Le temps s'écoulait différemment à bord du croiseur Absolution. Un vaisseau taillé dans les ténèbres, gouverné par une volonté si forte que même les horloges semblaient ralentir à son contact.

Des semaines s'étaient écoulées depuis la défaite des Jedi. Depuis l'échec brutal, sans appel, de cette tentative de libération. Depuis que l'espoir avait été étranglé dans l'œuf.

Le rituel visant à soumettre l'étrangère avait été mis en suspens, officiellement pour permettre les réparations sur les sections endommagées du vaisseau. Officieusement, l'Empereur avait jugé que son attention devait se porter ailleurs, pour l'instant.

Et Scourge, comme toujours, observait.

Les Jedi capturés — Loewen, Tol Braga, Kiwix et d'autres — avaient été remodelés. Leurs esprits réduits en cendre, reconstruits selon le schéma pervers du Maître. Et dans leur soumission totale, ils s'étaient surpassés.

Ils avaient été testés.

Ils avaient exécuté.

Interrogatoires. Massacres. Conversions forcées. Ils avaient été envoyés sur des mondes proches, pour asseoir la domination impériale, non pas en tant qu'ambassadeurs… mais en prédateurs. Des cavaliers d'un apocalypse que personne n'avait su prévenir.

Et Scourge regardait.

Pas en juge. Pas en sauveur. Mais comme un chroniqueur de l'horreur.

Et dans ce théâtre de ruines et de sang, une pensée revenait, lancinante, insidieuse : avait-il été si différent ?

Il revoyait les salles austères de l'académie de Korriban. Les statues rongées par le sable, les cris des faibles, les leçons des Maîtres. Il se souvenait de l'odeur métallique des premières victoires, du plaisir coupable de voir un rival tomber.

Il avait été un élève brillant. Froid. Méticuleux. Fierté de ses instructeurs, honneur de son sang.

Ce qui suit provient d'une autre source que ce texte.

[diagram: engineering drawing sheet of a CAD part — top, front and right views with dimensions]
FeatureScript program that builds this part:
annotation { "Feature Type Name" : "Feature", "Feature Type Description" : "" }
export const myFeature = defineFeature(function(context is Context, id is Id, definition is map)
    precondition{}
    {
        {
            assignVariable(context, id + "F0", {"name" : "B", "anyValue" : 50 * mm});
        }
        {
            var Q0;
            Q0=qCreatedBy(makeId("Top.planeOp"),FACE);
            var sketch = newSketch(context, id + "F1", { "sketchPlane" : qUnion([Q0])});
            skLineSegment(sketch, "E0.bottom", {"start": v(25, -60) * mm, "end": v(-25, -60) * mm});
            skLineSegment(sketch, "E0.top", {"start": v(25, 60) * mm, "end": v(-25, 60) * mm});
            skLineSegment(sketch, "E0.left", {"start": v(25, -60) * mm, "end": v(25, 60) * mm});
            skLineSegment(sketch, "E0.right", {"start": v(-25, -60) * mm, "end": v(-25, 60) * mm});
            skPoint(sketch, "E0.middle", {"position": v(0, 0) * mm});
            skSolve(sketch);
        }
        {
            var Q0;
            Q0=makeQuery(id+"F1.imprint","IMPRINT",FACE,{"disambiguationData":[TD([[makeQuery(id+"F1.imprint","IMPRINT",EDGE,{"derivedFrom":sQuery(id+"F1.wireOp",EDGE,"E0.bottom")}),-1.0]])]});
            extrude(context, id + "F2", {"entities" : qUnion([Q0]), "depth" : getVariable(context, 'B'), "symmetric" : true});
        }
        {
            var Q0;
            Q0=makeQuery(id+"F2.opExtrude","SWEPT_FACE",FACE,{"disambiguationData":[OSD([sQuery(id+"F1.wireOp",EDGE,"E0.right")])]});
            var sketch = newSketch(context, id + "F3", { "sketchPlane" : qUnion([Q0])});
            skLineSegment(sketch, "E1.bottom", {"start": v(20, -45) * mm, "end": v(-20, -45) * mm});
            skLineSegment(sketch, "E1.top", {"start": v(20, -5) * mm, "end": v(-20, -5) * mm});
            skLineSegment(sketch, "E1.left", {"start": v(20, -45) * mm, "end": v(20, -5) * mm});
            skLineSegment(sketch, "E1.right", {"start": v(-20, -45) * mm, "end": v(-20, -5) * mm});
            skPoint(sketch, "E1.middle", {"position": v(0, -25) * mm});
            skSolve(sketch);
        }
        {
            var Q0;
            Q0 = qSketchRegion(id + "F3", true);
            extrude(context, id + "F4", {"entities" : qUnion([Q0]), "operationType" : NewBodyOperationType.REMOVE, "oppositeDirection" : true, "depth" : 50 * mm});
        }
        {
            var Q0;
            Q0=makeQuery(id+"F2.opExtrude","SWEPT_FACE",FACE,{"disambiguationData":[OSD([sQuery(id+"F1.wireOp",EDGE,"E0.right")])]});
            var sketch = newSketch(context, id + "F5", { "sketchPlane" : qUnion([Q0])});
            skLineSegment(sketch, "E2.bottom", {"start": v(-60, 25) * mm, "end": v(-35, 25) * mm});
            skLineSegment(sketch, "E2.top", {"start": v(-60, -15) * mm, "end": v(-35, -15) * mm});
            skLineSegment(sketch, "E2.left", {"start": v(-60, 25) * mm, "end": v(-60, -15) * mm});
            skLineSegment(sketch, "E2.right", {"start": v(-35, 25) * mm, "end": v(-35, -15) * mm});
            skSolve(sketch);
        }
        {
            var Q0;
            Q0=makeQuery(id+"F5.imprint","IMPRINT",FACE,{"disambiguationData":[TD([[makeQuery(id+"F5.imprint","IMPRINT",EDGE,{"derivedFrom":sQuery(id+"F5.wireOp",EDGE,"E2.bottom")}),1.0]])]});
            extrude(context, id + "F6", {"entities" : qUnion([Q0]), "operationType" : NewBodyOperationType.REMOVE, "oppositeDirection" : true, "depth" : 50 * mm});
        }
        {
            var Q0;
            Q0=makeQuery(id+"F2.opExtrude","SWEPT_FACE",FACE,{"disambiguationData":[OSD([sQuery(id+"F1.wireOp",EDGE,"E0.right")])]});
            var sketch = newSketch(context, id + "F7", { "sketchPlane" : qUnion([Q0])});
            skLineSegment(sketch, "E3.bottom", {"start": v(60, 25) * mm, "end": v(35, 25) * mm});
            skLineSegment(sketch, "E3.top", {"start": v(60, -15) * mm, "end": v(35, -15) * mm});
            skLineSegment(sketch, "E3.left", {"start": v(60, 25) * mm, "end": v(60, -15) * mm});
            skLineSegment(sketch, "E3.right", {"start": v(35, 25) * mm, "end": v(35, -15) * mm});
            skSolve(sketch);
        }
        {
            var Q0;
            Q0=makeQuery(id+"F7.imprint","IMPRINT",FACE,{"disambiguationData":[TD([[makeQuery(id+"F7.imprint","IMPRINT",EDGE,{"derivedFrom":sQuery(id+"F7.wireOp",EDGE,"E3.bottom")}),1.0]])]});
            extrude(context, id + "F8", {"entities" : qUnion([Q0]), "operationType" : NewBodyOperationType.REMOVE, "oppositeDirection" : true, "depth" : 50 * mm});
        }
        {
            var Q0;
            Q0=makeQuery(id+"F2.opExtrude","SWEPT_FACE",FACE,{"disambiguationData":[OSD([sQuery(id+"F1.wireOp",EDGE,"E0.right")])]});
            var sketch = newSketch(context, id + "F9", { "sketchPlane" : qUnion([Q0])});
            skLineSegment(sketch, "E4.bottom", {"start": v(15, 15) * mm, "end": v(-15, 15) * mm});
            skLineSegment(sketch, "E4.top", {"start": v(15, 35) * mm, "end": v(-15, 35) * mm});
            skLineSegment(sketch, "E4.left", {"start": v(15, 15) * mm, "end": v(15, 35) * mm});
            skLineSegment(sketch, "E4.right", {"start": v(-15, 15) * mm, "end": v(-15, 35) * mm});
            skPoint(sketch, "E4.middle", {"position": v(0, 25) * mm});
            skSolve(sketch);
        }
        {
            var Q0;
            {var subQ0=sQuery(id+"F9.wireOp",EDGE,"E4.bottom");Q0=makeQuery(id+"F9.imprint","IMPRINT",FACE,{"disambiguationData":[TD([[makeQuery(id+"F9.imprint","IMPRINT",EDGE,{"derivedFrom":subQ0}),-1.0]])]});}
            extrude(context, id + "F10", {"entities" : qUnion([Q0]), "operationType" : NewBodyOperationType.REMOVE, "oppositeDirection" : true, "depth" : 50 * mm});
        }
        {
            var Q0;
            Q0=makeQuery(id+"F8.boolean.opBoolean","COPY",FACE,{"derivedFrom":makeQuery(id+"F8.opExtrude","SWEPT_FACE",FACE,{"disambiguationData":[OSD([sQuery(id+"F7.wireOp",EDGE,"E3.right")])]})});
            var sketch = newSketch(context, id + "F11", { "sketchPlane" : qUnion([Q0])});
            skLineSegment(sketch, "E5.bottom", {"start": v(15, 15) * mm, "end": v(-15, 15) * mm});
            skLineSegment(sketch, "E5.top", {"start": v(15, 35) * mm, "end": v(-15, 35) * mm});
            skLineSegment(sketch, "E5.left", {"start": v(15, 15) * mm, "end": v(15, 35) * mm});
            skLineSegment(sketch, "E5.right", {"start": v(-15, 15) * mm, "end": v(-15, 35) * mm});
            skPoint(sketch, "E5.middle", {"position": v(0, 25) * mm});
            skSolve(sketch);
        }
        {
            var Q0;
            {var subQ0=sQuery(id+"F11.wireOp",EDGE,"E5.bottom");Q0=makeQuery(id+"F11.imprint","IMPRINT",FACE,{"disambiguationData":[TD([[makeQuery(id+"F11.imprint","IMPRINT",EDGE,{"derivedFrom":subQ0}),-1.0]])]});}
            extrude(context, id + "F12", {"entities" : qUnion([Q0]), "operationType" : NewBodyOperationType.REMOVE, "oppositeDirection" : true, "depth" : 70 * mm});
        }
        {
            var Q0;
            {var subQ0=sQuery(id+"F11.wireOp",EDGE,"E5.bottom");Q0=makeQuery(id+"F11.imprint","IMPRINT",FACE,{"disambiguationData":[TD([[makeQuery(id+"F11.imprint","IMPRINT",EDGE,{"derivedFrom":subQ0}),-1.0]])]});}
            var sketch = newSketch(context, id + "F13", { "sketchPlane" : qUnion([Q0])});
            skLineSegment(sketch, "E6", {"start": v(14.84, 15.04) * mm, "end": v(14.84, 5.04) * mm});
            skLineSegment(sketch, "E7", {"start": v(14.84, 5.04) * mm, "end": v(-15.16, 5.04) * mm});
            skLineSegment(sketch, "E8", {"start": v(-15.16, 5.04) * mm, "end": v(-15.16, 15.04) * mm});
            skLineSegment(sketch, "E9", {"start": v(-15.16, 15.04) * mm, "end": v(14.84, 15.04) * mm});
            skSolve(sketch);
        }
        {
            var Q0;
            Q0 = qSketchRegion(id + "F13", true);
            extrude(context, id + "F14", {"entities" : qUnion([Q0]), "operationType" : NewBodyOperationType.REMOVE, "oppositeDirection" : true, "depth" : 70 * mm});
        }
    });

Il croyait en l'Empire. En la grandeur Sith. En la purification par la force, la sélection par le mérite. Il était convaincu que le pouvoir forgeait l'ordre, et que la peur était un outil sacré.

Et à présent…

Il les voyait. Ces marionnettes désarticulées vêtues de noir. Ces visages jadis lumineux tordus par une obéissance qui n'était plus de la foi mais une coquille vide. Des pantins que l'on remontait.

Et il se demandait : avait-il été pire qu'eux ?

Eux au moins, avaient été brisés. Lui, autrefois, s'était offert volontairement. De son plein gré. Il avait servi avec fierté.

Et s'il n'avait pas vu… c'est qu'il ne voulait pas voir.

Il devait reconnaître — sans joie, sans haine — que son Maître avait un sens de l'ironie acide inégalé. Il avait retourné la Lumière contre elle-même. Et s'en régalait.

Scourge aurait pu s'émerveiller de tant de malice… s'il n'était pas celui qui, en silence, fomentait sa chute.

L'étrangère, elle, dormait toujours.

Il lui rendait parfois visite. S'asseyait sans raison dans la salle où son corps flottait, suspendu dans les fluides du Kolto, comme une relique égarée.

Mais il ne ressentait plus rien.

Aucune pulsation. Aucune connexion.

Comme si elle aussi, malgré toute sa force, avait fini par baisser les armes. Par céder. Soldat anonyme d'une guerre qui n'offrait aucune victoire.

Et d'une étrange manière… cela lui manquait.

Il n'avait pas conscience de ce que c'était — le lien ? le trouble ? l'appel ? — mais son absence laissait un vide différent des autres. Un vide qui le ramenait, à chaque fois, à cette question brûlante :

Était-elle encore là ?

Mais il n'était pas seul à montrer des signes de tension.

Les Jedi.

Parfois, dans un mouvement. Un mot. Un soupir. Quelque chose bougeait.

Un sursaut. Minuscule. Trop bref pour être détecté par les autres. Trop ténu pour éveiller l'attention du Maître.

Mais Scourge le voyait.

Et il se demanda — pour la première fois depuis longtemps — si le temps n'était pas venu de cesser d'attendre.

Peut-être fallait-il provoquer le destin. L'aider à se redresser. À reprendre sa lame.

Même si cela voulait dire… tout risquer.